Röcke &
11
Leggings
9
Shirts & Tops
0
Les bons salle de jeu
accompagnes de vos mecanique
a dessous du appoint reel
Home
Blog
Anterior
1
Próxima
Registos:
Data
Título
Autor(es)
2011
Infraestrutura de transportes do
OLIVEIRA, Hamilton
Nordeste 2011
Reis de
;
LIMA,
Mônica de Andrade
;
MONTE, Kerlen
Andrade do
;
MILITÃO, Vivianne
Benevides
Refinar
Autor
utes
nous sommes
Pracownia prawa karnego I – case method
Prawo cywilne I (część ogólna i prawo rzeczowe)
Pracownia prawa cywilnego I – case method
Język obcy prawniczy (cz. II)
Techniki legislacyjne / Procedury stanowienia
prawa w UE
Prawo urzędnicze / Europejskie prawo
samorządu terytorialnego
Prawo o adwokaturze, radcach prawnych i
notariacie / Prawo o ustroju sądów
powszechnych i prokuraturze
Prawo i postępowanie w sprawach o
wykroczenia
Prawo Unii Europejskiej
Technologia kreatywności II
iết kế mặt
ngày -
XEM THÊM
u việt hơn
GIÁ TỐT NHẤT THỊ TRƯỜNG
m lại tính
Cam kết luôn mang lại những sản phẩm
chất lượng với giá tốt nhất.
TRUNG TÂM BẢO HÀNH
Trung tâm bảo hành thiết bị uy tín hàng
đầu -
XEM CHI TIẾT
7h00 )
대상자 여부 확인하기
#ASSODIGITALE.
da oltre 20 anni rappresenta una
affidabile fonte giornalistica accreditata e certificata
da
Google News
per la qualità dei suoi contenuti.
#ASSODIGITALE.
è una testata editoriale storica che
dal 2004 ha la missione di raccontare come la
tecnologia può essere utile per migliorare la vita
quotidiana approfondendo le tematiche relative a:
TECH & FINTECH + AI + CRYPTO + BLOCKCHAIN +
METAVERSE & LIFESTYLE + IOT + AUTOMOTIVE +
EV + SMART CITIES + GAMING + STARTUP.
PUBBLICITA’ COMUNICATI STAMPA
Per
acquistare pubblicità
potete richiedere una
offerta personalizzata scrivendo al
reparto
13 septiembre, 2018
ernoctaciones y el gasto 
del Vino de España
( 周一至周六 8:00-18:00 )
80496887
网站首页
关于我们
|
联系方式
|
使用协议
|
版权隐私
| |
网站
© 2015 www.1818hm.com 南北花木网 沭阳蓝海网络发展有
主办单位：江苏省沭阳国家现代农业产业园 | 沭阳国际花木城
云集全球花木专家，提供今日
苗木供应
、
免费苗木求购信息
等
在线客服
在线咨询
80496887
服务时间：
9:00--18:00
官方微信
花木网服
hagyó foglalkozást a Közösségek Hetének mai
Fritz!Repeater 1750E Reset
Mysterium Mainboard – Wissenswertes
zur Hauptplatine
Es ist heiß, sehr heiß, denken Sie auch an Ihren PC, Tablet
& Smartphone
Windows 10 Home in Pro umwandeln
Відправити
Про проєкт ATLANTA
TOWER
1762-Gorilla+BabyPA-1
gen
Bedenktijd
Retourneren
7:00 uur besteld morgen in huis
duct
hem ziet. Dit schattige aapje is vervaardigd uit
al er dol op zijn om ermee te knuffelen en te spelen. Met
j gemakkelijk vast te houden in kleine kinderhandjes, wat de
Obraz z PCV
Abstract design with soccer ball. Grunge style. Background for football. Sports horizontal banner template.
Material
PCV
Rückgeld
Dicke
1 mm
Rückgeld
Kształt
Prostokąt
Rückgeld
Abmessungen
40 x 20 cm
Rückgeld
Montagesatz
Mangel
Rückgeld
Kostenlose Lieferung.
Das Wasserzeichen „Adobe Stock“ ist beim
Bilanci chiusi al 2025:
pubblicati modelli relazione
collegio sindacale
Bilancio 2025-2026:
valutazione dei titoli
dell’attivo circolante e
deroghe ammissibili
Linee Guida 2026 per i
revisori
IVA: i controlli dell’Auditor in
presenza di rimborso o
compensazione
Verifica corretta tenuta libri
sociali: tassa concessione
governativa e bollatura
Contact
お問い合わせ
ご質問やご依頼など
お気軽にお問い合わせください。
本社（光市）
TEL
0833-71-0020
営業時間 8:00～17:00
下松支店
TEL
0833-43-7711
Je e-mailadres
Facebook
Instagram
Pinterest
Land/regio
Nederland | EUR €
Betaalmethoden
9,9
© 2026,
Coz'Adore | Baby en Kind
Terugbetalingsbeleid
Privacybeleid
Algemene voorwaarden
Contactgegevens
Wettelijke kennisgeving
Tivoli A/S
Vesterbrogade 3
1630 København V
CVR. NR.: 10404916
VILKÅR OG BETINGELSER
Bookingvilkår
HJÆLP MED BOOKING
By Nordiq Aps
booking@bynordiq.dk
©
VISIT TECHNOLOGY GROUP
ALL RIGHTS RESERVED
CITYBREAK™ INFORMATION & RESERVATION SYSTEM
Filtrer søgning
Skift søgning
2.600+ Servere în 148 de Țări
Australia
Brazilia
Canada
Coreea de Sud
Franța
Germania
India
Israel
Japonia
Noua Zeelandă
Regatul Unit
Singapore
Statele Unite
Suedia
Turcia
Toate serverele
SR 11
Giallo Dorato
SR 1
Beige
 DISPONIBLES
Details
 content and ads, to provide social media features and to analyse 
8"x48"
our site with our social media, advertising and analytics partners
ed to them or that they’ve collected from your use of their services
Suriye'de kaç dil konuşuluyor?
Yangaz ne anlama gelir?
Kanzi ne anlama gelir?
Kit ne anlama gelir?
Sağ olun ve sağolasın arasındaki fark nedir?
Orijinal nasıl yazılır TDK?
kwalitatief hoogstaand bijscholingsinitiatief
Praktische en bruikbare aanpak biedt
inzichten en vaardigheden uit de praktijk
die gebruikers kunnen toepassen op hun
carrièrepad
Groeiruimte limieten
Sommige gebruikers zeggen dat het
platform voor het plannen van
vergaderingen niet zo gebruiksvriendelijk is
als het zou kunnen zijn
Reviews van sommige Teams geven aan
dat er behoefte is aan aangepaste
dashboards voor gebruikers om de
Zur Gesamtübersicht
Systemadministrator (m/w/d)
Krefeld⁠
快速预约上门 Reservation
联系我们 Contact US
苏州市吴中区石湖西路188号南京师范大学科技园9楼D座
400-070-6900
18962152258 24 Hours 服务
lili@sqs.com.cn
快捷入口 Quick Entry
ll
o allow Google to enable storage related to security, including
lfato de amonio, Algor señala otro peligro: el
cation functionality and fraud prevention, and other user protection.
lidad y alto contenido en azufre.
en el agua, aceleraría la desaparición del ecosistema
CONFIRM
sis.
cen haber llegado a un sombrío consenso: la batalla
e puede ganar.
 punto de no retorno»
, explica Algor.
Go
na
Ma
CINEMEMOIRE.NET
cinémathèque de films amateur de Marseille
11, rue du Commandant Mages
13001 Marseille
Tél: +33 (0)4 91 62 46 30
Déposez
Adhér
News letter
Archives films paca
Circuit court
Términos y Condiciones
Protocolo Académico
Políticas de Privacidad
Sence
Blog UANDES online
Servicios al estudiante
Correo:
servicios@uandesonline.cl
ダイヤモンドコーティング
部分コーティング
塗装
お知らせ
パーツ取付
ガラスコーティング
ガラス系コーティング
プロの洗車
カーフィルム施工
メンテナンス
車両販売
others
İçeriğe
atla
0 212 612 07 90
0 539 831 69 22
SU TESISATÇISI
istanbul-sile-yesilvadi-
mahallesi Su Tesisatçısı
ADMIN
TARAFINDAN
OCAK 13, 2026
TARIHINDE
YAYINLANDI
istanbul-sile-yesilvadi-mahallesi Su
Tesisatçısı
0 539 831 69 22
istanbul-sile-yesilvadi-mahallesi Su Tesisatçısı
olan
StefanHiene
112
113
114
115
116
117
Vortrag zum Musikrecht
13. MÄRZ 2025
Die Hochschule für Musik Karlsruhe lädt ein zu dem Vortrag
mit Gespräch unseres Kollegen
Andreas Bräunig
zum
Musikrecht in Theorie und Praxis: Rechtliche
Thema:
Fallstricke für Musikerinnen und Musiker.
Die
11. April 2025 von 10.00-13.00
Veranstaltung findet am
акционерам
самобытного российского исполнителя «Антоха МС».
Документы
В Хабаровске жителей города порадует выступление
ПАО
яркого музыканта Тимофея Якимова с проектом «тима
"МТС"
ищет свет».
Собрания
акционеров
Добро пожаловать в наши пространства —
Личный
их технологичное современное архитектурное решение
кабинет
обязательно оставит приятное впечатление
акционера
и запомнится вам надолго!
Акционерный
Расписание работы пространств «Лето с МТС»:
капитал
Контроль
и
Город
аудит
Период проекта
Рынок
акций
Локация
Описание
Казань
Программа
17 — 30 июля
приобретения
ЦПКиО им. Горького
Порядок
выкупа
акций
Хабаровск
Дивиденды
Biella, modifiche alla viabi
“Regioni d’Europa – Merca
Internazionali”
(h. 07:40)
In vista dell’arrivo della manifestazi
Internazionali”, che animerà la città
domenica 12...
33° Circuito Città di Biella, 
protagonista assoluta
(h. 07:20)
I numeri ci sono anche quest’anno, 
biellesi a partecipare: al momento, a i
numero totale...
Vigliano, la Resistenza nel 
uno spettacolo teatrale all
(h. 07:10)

**JOB:** Using the material above, reproduce exactly the line that contains "I numeri ci" and all lines after it through the last one, and only those.

**THE ANSWER:**
I numeri ci sono anche quest’anno, 
biellesi a partecipare: al momento, a i
numero totale...
Vigliano, la Resistenza nel 
uno spettacolo teatrale all
(h. 07:10)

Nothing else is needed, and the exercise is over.